» **EXERCISE PROMPT**:
Copy exactly the lines of the records below, and only those lines, beginning with the line that contains "notepad: none [339,601,555,724]" and ending with the line that contains "tissue box: present [1478,524,1596,589]".

====== GIVEN DATA

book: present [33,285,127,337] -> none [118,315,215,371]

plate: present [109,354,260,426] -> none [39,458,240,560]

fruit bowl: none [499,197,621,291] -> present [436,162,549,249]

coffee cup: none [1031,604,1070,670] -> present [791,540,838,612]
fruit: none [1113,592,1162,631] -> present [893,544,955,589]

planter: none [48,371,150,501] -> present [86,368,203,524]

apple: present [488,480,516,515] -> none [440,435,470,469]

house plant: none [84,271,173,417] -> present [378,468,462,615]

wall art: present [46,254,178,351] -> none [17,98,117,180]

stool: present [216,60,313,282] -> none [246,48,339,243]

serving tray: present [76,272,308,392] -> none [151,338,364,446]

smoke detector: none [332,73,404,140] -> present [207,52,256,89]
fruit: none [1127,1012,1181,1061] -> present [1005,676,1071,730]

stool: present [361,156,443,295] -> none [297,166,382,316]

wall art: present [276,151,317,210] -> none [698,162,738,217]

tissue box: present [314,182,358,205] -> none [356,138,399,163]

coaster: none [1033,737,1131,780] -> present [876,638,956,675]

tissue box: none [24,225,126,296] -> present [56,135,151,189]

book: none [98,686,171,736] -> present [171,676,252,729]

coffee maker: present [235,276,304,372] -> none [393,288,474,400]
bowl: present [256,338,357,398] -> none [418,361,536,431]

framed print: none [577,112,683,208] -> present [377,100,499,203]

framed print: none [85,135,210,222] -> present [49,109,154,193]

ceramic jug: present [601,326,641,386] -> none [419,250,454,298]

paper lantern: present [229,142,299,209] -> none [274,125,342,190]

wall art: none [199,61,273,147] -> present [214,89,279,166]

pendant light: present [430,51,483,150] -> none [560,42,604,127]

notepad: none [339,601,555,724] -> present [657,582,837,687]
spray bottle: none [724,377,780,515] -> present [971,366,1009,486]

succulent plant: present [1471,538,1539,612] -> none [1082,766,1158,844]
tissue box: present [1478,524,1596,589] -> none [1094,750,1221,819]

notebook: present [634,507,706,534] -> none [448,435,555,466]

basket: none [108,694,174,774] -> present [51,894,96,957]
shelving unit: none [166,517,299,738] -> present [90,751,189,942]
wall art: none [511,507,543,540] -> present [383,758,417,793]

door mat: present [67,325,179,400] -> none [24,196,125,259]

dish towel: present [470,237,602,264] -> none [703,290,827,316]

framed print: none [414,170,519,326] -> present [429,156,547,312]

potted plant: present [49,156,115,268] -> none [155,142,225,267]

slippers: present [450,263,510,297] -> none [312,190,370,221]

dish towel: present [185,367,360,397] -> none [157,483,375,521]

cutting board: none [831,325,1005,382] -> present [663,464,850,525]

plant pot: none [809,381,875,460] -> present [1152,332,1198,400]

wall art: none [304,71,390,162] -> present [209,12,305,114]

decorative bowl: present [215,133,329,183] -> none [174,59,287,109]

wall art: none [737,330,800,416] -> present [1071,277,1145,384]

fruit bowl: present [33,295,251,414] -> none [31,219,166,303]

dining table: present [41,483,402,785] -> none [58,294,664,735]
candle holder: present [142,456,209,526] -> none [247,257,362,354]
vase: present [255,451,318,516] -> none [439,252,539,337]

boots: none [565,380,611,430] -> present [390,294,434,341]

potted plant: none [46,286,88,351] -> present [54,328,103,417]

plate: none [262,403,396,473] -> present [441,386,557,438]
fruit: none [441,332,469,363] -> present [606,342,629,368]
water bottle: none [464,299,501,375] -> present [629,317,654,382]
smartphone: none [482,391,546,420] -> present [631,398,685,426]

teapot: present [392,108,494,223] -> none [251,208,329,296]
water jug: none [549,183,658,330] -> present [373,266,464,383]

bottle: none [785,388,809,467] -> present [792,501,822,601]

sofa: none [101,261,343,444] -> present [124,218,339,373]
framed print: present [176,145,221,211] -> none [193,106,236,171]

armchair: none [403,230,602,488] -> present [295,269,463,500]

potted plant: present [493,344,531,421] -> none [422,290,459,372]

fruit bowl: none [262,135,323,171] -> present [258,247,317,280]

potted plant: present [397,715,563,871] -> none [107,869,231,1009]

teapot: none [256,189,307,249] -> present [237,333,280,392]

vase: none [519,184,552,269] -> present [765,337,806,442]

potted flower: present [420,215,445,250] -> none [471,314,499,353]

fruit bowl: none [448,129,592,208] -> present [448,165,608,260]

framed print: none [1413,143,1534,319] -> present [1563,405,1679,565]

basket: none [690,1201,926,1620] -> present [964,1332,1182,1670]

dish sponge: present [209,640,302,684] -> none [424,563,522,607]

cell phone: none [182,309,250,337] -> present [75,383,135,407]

============

» **THE COMPLETED TASK**:
notepad: none [339,601,555,724] -> present [657,582,837,687]
spray bottle: none [724,377,780,515] -> present [971,366,1009,486]

succulent plant: present [1471,538,1539,612] -> none [1082,766,1158,844]
tissue box: present [1478,524,1596,589] -> none [1094,750,1221,819]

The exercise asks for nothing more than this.